A dirlo è il ministro della Giustizia Carlo Nordio, che non usa giri di parole: «La recidiva arriva al 40% entro un anno tra chi esce dal carcere e viene gettato sulla strada senza lavoro, senza retribuzione e con lo stigma». Per il ministro, la tecnologia non è un accessorio, ma un argine: «Chi invece trova un lavoro, ha un’occupazione e una casa vede la recidiva abbassarsi proprio a picco». Il nodo, insiste, è fornire ai detenuti strumenti concreti: «Una volta fuori devono avere la carta di credito, il conto corrente e un’abitazione decorosa». Per Nordio, «la rieducazione del detenuto è scolpita nella Costituzione e anche nel nostro cuore».

CARLO NORDIO
Il progetto sfrutta la formazione immersiva per trasferire competenze tecniche spendibili sul mercato del lavoro, con simulazioni realistiche e percorsi professionali modellati su figure ricercate dalle imprese. Un’iniziativa che coinvolge più ministeri e che trova un convinto sostenitore in Giuseppe Valditara, titolare dell’Istruzione e del Merito. «Si inserisce pienamente all’interno di quella scuola costituzionale che abbiamo in mente», afferma, ricordando l’aumento degli investimenti: «Abbiamo aggiunto 25 milioni di euro per laboratori e attività aggiuntive» e «abbiamo aumentato di 6 volte gli stanziamenti per la scuola in carcere». Per Valditara, la direzione è una sola: «La scuola deve sempre più dialogare con il mondo esterno».

GIUSEPPE VALDITARA
Il progetto potrebbe ora estendersi ad altri istituti penitenziari. Tommaso Tanzilli, presidente di Ferrovie dello Stato, ne sottolinea la portata: «È una formazione immersiva, un’opportunità che creiamo per coloro che sono in procinto di rientrare nella società civile. Chi non ha opportunità di lavoro è molto probabile che torni a delinquere». Un problema che, nella lettura di Maurizio Marchesini, vicepresidente di Confindustria per il Lavoro e le Relazioni industriali, riguarda tutto il Paese: «Le imprese cercano figure professionali e non le trovano, mentre le persone che escono dal carcere non trovano lavoro a causa dello stigma e della mancata preparazione». La soluzione, per l’industriale, passa attraverso un cambio di approccio: «Occorrerebbe un po’ di coordinamento, un aiuto a ricreare le condizioni di vita civile e una rete sociale».

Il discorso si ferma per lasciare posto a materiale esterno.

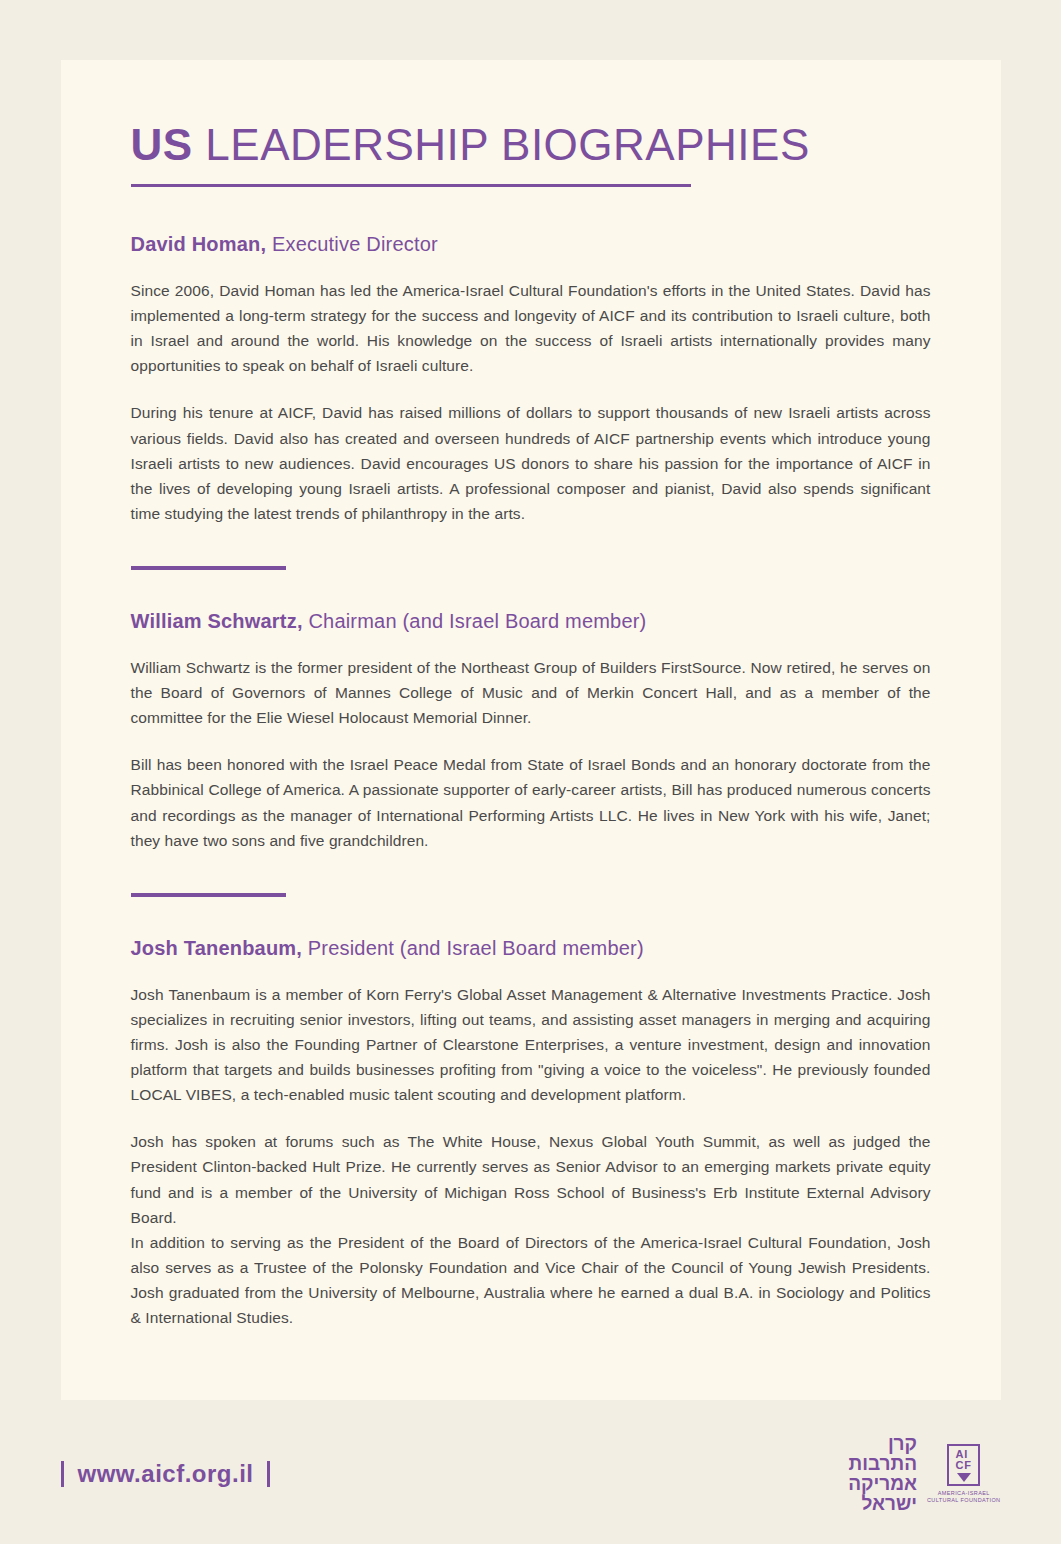US Leadership Biographies
David Homan, Executive Director
Since 2006, David Homan has led the America-Israel Cultural Foundation's efforts in the United States. David has implemented a long-term strategy for the success and longevity of AICF and its contribution to Israeli culture, both in Israel and around the world. His knowledge on the success of Israeli artists internationally provides many opportunities to speak on behalf of Israeli culture.
During his tenure at AICF, David has raised millions of dollars to support thousands of new Israeli artists across various fields. David also has created and overseen hundreds of AICF partnership events which introduce young Israeli artists to new audiences. David encourages US donors to share his passion for the importance of AICF in the lives of developing young Israeli artists. A professional composer and pianist, David also spends significant time studying the latest trends of philanthropy in the arts.
William Schwartz, Chairman (and Israel Board member)
William Schwartz is the former president of the Northeast Group of Builders FirstSource. Now retired, he serves on the Board of Governors of Mannes College of Music and of Merkin Concert Hall, and as a member of the committee for the Elie Wiesel Holocaust Memorial Dinner.
Bill has been honored with the Israel Peace Medal from State of Israel Bonds and an honorary doctorate from the Rabbinical College of America. A passionate supporter of early-career artists, Bill has produced numerous concerts and recordings as the manager of International Performing Artists LLC. He lives in New York with his wife, Janet; they have two sons and five grandchildren.
Josh Tanenbaum, President (and Israel Board member)
Josh Tanenbaum is a member of Korn Ferry's Global Asset Management & Alternative Investments Practice. Josh specializes in recruiting senior investors, lifting out teams, and assisting asset managers in merging and acquiring firms. Josh is also the Founding Partner of Clearstone Enterprises, a venture investment, design and innovation platform that targets and builds businesses profiting from "giving a voice to the voiceless". He previously founded LOCAL VIBES, a tech-enabled music talent scouting and development platform.
Josh has spoken at forums such as The White House, Nexus Global Youth Summit, as well as judged the President Clinton-backed Hult Prize. He currently serves as Senior Advisor to an emerging markets private equity fund and is a member of the University of Michigan Ross School of Business's Erb Institute External Advisory Board.
In addition to serving as the President of the Board of Directors of the America-Israel Cultural Foundation, Josh also serves as a Trustee of the Polonsky Foundation and Vice Chair of the Council of Young Jewish Presidents. Josh graduated from the University of Melbourne, Australia where he earned a dual B.A. in Sociology and Politics & International Studies.
www.aicf.org.il
קרן
התרבות
אמריקה
ישראל
AI CF
AMERICA-ISRAEL
CULTURAL FOUNDATION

La scommessa, ora, è capire se la tecnologia riuscirà a colmare il divario fra la cella e il lavoro, superando stigma, lacune formative e un sistema che storicamente fatica a offrire reali percorsi di reinserimento. “Folsom Freedom” è solo un pilota, ma è già un banco di prova per una domanda cruciale: il futuro della rieducazione passerà davvero dai visori?